Spoleto, even if shows evident traces of the Roman era even in its urban structure, substantially mantains a medieval appearance, due to the period in which it was first a flourishing longobard Duchy, and then an important city within the Papal State.
The Arch of Drusus (23 A.C.) to be found near the Romanic church of St. Ansano , the Roman theater, whose construction goes back to the first years of the Empire, and the paleocristian basilica St. Salvatore of the 4th century (at about 1.2 km’s distance to the north), are testimonials of Spoleto’s earliest origins. Close by, the church St.Gregorio Maggiore,(12th century), characterized by its evocative apsis zone and by the elevated presbitery, a Roman bridge (also called “the Bloody”) consisting of three arches in travertine stone blocks and the amphitheater of the 2nd century A.C. can be found. More modern monuments which are as fascinating are the churches of St. Dominic and St. Ponziano, both of which were built during the 12th century. The church of St. Peter is surely of great interest because of its extraordinary bas-reliefs which decorate the facade which dates back to the 12th century.
From the area found in front of the church of St. Peter one enjoys a wide panorama which encompasses all of Spoleto until the mighty Bridge of the Towers (ten arches with a total height of 80 meters and 230 meters long), which connects the Castle, which was constructed from 1352 onwards on the orders of the Cardinal Egidio Albornoz according to plans by Matteo Gattaponi, to the runners of the mountain which dominates the city. Monteluco was, in fact, the sacred mountain of the anchorites, who having settled in this zone from the 7th century on, founded the convent of St. Francesco, to be found at about 8 km’s distance from the inhabited area, and the church of St. Julian. Without doubt, on the person who has the good luck of visiting these sights, the entire Cathedral complex constructed during the 12th century and caracterized apart from the richness of furnishings of the interior also by the mosaics in the Byzantine style on its facade, and the Romanic church of St.Eufemia will make an unforgettable impression.
Among the most important manifestations taking place in the city we should absolutely mention the festival Festival of the two Worlds.
As with the the greater part of the medieval towns in this area, Trevi rises up on a hill dominating the plain where the river Clitunno flows, between Foligno and Spoleto.
One of the most interesting artistic monuments for whoever visits this town is without doubt the church of St. Emiliano of the 12th century, with three apses decorated with pilaster strips and small arches supported by wall-brackets. Inside the church, you’ll find the Altar of the Sacrament, a very fine work of art attributed to Rocco of Vicenza (1522). Apart from the church of St. Francis built in the Gothic style and dating back to the 13th century, which contains frescoes of the 14th and 15th centuries, we recommend a visit to the Pinoteca lodged in the Town Hall (15th century), where you can admire a Madonna by Pinturicchio and a Coronation of Mary by Spagna.
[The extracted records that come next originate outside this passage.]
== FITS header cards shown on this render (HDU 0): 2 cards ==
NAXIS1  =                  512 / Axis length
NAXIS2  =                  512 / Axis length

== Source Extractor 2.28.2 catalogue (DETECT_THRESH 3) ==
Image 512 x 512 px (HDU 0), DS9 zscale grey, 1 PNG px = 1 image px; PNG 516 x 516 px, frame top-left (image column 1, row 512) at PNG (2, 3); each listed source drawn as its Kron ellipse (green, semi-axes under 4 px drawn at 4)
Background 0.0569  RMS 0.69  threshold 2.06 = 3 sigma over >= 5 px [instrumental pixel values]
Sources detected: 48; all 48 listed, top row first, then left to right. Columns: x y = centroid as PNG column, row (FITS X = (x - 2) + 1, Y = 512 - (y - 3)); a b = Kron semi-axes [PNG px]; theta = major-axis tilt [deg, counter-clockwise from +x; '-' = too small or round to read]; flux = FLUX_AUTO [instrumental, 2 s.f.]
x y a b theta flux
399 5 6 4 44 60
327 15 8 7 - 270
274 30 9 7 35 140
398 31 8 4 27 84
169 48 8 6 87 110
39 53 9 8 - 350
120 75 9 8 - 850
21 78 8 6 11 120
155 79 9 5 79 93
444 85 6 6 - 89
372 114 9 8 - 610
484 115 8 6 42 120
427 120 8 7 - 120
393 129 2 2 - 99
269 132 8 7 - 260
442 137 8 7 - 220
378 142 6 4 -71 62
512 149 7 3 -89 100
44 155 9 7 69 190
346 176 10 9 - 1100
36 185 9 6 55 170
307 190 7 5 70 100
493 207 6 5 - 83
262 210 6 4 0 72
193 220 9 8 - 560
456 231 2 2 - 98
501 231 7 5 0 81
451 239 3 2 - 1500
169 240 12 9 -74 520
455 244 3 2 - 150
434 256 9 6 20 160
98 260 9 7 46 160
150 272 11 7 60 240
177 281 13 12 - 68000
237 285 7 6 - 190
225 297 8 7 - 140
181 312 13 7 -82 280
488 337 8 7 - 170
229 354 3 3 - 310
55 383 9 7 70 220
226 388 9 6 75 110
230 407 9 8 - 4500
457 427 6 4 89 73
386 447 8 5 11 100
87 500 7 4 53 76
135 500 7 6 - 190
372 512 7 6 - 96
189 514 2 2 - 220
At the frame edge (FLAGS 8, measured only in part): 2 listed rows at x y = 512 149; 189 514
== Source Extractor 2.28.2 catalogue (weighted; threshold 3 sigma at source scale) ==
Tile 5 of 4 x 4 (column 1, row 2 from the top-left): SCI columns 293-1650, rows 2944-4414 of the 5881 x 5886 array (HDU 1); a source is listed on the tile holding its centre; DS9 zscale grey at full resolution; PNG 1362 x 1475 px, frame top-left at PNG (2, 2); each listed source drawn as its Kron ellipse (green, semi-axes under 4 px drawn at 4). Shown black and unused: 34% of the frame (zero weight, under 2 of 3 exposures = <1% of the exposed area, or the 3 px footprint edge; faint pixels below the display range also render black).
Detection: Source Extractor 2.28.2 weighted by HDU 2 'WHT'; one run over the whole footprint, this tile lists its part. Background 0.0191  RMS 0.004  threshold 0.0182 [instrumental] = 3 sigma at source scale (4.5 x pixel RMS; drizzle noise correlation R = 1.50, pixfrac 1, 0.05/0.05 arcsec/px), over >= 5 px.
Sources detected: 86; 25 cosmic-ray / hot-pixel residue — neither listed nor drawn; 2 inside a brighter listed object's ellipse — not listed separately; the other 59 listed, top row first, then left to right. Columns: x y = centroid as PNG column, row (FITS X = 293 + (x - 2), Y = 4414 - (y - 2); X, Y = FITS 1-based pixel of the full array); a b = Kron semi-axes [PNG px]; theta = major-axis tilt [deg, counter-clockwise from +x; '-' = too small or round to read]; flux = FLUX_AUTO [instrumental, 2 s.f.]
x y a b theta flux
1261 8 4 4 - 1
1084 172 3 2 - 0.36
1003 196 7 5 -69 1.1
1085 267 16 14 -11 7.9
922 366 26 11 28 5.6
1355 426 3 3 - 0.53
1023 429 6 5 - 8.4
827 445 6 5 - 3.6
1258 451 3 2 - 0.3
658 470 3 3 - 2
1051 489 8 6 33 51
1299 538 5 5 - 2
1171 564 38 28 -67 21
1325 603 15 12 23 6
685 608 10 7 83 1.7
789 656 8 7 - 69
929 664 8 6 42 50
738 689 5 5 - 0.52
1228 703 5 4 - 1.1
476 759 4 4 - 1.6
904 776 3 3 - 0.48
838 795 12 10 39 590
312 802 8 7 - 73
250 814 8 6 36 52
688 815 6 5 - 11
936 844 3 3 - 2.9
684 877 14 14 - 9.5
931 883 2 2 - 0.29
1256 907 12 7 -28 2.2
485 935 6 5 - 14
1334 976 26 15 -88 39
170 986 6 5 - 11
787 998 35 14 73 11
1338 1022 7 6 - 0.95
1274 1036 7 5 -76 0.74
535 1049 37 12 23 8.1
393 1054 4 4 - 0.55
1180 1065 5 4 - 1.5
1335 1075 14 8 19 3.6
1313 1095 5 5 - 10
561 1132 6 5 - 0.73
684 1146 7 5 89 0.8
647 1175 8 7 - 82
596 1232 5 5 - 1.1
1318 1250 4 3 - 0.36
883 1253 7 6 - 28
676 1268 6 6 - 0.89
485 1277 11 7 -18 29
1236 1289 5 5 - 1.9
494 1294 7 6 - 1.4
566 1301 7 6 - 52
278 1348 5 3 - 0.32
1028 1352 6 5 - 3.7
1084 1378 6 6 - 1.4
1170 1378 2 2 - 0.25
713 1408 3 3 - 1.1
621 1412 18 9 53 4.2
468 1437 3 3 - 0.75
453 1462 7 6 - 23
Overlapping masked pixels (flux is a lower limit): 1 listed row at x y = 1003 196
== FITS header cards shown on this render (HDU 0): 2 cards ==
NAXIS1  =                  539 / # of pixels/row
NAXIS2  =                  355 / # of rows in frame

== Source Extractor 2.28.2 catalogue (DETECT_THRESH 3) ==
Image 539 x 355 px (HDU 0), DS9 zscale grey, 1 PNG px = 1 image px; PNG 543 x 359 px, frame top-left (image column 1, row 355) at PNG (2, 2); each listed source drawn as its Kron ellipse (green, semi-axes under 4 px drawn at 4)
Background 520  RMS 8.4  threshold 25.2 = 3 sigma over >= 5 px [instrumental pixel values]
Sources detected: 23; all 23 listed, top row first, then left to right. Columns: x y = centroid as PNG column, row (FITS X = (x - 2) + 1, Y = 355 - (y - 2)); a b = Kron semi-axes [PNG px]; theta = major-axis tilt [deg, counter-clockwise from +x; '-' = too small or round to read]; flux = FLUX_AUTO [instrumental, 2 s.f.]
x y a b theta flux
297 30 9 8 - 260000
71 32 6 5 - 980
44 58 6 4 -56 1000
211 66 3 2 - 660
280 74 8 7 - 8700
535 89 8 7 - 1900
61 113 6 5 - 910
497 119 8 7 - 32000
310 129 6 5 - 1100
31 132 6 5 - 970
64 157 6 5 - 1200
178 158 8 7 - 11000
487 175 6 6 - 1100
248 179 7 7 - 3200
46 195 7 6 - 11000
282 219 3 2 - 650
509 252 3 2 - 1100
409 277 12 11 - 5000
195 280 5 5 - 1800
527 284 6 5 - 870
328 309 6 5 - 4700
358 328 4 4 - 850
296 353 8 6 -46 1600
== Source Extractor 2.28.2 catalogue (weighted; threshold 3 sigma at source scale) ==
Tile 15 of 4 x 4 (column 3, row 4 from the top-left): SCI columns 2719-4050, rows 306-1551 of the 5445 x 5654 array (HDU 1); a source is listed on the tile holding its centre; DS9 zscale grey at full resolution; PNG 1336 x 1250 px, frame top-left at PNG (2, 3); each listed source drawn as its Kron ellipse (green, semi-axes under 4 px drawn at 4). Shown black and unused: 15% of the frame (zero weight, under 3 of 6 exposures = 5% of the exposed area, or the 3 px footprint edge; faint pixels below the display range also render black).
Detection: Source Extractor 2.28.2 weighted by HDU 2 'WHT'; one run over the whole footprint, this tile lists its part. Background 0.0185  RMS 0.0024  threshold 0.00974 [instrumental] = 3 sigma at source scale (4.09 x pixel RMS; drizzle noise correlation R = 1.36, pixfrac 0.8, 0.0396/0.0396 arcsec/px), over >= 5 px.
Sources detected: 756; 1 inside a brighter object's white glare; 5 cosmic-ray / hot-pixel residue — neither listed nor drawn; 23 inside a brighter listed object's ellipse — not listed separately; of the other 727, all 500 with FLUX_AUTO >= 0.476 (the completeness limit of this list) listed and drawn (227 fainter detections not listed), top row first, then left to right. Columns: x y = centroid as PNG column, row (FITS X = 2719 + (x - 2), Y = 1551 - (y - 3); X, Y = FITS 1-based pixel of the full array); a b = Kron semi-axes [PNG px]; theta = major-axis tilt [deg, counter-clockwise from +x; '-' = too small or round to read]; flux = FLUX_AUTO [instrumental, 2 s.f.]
Being situated slightly outside the town, you’ll shortly arrive at the Madonna of the Tears (1487) with a beautiful fresco by Perugino and the Romanic church of St. Peter at Bovara.
CAMPELLO SUL CLITUNNO
The town of Campello sul Clitunno is to be found at about 10 km north of Spoleto. Its fame is due more to the bucolic atmosphere of its springs, descrived in the past by poets as important as Vergil and Carducci, than to its artistic works or to the fortified town of Campello Alto.
The small Temple of Clitunno (or church of St. Salvatore) is situated near the springs; it is of paleocristian origin and dates back to the 5th century, consisting in a cell with a classical pronao in front. In the neighborhood, the town and the castle of St. Giacomo of Spoleto, the castle of Pissignano and the villa – castle of Lenano, are worth visiting.